=== DOCUMENT ===
↓

The Unknown Soldier () is a Finnish film from 1985 directed by Rauni Mollberg. It is based on the best selling Finnish novel by the same name written by Väinö Linna. It is the second film adaptation of Linna's novel, the first one being the 1955 film of the same title, directed by Edvin Laine. Third film adaptation of the same novel was released in 2017, directed by Aku Louhimies.

It was screened in the Un Certain Regard section at the 1986 Cannes Film Festival. The film was selected as the Finnish entry for the Best Foreign Language Film at the 59th Academy Awards, but was not accepted as a nominee. The film received three Jussi Awards: Mollberg for directing and actors Risto Tuorila as Koskela and Paavo Liski as Rokka.

↑

=== WORK INSTRUCTIONS ===
- a) Rewrite the passage on the 1985 film The Unknown Soldier from "It was screened" through "Liski as Rokka.", putting "main competition" in place of "Un Certain Regard section".
- b) Carry on the passage about the 1985 Finnish film The Unknown Soldier, beginning after its final sentence.

=== DATASET ===
↓

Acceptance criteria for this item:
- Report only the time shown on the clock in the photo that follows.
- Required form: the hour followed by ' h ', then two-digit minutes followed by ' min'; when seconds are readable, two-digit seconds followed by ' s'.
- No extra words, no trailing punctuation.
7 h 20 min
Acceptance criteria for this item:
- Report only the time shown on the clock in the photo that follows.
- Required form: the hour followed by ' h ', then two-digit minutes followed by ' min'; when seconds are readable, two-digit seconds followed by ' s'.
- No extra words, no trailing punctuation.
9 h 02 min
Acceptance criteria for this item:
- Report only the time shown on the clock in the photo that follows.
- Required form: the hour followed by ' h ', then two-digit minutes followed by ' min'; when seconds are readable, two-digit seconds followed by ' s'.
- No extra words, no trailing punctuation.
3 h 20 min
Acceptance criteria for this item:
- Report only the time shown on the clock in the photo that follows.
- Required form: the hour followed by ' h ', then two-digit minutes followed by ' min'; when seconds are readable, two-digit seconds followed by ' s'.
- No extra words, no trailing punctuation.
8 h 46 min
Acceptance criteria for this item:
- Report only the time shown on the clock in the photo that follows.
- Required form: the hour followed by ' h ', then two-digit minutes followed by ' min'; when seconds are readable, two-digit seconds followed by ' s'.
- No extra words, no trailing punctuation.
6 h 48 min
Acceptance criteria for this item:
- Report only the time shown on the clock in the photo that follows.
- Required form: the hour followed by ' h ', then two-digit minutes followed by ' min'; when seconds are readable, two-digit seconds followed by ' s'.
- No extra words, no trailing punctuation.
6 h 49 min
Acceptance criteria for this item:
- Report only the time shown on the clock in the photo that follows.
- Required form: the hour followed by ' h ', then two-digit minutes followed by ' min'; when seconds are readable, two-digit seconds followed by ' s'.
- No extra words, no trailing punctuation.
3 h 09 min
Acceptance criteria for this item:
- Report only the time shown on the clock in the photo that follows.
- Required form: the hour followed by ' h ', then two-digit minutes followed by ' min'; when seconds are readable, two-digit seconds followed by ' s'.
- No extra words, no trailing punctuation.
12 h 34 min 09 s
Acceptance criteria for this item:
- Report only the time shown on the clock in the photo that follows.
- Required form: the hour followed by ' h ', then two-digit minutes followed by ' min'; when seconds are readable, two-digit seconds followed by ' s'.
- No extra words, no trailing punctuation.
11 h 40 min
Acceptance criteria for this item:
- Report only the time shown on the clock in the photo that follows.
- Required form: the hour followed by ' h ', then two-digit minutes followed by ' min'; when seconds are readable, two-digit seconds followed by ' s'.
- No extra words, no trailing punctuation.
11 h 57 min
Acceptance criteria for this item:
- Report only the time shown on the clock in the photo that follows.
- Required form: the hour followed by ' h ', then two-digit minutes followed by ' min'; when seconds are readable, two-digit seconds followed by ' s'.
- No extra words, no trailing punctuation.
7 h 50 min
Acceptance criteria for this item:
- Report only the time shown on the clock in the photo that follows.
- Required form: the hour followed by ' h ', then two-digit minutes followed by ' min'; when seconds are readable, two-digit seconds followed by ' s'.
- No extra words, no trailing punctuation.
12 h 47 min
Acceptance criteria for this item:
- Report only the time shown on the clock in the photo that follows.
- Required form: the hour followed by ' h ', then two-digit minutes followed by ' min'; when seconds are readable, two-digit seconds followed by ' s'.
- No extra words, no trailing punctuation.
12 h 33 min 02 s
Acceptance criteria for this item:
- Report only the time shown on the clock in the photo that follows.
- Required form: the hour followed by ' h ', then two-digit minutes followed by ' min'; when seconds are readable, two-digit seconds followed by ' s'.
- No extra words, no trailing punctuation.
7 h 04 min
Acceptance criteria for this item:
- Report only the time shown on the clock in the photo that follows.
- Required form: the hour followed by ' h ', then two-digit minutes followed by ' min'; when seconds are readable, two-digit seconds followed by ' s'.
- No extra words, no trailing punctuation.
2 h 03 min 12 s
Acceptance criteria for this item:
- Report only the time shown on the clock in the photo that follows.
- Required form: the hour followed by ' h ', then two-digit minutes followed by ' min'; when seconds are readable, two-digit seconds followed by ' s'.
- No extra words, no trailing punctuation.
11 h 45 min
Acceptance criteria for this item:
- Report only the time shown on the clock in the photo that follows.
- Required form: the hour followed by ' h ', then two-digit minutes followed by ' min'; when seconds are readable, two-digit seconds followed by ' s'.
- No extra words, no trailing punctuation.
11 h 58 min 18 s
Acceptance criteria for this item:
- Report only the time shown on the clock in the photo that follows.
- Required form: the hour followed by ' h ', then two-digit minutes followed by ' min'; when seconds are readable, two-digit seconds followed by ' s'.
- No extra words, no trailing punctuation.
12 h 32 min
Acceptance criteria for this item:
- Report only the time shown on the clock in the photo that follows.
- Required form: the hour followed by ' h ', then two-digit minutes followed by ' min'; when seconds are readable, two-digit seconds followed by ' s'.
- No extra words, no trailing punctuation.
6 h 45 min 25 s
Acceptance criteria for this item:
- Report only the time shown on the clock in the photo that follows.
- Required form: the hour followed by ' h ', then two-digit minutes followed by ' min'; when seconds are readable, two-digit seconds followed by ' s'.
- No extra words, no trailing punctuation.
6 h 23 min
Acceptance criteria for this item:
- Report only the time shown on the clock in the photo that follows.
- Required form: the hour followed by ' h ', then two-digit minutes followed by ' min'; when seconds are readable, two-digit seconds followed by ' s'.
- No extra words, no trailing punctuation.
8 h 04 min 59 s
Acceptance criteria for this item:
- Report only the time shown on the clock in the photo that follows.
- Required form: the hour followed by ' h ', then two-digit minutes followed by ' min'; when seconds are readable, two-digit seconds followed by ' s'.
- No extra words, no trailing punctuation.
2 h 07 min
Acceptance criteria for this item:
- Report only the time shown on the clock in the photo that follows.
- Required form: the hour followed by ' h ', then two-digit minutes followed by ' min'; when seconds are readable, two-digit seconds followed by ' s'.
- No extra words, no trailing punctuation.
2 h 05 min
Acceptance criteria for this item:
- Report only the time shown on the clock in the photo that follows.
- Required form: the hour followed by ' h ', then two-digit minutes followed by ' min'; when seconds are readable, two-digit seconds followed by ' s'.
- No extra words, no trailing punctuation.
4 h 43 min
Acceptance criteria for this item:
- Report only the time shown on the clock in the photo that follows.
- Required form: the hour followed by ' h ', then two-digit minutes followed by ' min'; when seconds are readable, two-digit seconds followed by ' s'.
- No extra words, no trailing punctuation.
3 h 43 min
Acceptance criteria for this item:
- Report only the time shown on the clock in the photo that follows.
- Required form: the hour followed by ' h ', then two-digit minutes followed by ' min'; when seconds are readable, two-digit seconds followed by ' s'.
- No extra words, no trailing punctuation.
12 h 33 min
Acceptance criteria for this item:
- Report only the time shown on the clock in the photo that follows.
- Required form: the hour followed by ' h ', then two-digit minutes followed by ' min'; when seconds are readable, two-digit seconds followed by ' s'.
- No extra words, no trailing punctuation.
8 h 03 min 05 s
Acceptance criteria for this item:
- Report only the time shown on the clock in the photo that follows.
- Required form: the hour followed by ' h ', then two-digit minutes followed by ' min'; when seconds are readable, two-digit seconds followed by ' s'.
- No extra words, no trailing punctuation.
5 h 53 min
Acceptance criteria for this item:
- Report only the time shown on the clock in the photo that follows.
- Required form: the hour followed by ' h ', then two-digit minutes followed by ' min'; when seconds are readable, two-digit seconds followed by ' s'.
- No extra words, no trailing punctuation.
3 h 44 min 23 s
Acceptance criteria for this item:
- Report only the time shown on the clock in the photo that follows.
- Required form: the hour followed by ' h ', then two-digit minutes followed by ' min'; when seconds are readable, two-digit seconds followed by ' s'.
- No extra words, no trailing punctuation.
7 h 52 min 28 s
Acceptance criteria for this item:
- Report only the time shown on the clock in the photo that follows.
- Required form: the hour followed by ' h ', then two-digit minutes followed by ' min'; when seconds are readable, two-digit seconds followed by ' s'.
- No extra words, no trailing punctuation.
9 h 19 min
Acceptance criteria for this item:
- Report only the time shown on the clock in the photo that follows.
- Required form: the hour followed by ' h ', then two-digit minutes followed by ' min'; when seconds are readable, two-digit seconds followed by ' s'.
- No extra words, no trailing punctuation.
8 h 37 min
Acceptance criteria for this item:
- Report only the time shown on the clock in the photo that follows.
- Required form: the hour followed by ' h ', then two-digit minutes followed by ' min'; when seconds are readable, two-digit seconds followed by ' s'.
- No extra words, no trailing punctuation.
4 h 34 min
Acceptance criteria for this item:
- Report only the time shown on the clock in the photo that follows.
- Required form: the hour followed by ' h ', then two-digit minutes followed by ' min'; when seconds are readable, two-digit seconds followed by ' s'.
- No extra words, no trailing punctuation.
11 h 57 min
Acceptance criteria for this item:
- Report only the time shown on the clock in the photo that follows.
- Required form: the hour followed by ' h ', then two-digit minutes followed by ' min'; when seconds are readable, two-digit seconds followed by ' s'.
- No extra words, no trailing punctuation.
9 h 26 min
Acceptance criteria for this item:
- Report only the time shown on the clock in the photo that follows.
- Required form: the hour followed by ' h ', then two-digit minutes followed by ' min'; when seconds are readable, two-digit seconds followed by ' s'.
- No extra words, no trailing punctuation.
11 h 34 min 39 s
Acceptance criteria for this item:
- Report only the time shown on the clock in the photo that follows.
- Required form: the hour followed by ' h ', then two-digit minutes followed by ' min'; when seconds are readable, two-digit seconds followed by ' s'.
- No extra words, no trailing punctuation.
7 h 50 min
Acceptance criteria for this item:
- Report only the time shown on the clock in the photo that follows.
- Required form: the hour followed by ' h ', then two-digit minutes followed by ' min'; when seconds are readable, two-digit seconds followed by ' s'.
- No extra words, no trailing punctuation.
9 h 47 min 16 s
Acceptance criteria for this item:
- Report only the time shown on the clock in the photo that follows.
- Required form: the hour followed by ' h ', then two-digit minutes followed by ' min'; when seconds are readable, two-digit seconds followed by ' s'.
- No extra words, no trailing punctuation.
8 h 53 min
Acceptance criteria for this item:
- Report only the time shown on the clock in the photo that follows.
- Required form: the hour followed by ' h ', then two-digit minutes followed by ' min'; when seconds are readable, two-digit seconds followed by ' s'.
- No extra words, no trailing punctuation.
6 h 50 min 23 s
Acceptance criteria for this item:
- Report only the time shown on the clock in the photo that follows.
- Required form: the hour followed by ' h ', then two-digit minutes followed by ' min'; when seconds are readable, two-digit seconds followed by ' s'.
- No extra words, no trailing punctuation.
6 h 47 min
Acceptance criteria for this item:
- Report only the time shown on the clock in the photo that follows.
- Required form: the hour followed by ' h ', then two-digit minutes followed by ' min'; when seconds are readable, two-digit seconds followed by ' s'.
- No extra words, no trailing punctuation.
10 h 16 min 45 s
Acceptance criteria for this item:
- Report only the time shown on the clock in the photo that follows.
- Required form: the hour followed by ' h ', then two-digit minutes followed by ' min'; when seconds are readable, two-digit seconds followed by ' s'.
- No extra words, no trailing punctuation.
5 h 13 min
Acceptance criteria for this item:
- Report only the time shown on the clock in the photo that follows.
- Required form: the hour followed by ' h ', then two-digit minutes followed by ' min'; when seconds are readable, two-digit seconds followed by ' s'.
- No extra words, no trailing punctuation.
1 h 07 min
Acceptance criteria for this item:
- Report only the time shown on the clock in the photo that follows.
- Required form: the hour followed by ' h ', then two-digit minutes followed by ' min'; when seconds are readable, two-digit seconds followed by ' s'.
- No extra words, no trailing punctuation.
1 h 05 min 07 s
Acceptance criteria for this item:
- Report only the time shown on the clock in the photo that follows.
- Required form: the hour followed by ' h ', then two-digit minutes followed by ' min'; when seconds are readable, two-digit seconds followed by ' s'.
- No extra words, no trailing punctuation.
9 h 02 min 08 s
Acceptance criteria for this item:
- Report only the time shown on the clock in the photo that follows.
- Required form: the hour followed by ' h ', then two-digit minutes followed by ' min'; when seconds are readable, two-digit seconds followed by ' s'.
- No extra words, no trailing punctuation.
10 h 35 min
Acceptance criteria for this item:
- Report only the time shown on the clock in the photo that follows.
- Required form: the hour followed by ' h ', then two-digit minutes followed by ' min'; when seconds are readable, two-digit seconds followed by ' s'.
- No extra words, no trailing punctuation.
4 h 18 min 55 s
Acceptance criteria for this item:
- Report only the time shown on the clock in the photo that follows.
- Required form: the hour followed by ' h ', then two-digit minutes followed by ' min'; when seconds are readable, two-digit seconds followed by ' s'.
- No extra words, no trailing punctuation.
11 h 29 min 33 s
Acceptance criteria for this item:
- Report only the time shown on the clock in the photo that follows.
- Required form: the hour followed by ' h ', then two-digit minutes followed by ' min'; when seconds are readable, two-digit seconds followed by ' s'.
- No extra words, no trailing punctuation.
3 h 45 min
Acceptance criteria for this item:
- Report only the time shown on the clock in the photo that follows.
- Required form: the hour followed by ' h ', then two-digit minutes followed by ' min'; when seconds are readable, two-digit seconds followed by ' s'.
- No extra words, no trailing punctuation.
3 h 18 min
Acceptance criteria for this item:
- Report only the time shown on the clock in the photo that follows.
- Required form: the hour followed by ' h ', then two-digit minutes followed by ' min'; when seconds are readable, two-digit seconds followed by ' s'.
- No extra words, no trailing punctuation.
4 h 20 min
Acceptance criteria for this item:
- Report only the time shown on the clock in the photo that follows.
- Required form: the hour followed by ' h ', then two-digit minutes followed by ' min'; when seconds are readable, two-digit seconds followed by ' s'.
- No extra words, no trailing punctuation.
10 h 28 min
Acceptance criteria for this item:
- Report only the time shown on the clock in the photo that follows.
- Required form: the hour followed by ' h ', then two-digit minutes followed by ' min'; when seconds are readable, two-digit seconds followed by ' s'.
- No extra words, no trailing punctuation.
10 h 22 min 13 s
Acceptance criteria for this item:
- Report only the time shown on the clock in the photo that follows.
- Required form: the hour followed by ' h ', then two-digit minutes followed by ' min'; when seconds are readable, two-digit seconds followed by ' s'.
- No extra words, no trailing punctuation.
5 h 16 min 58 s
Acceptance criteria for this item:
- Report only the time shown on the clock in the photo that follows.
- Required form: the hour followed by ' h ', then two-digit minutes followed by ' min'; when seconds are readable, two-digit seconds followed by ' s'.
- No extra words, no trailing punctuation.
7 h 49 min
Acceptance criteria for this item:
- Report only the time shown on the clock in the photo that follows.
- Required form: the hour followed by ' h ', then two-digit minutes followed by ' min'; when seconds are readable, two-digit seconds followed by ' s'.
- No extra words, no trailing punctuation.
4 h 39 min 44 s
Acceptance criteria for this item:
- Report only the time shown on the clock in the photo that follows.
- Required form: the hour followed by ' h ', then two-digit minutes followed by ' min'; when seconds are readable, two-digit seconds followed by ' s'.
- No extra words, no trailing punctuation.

↑

=== WRITTEN ANSWERS ===
- a)
It was screened in the main competition at the 1986 Cannes Film Festival. The film was selected as the Finnish entry for the Best Foreign Language Film at the 59th Academy Awards, but was not accepted as a nominee. The film received three Jussi Awards: Mollberg for directing and actors Risto Tuorila as Koskela and Paavo Liski as Rokka.

- b)
Synopsis 
Set against the events of the Finnish Continuation war, the film follows a machine gun troop's journey into the Soviet Union. The troop includes the simple-minded Hietanen, the jokey Vanhala, the cynical Lahtinen, the cowardly Riitaoja and grumpy Lehto. The film also follows the command officers, such as the happy and slightly senile Captain Kaarna, the young and idealistic Captain Kariluoto and the strict and unsympathetic Lieutenant Lammio. They face many struggles, such as seeing the supportive Kaarna die in their first battle and three of the soldiers refusing to leave their punishment post during an air-raid, as well as defending the trenches after the Finns have taken back parts of Karelia. Partway through their journey, the troop is joined by Rokka, a Karelian veteran of the Winter War, who also clashes with Lammio due to having little respect for military discipline, despite being an excellent and capable soldier.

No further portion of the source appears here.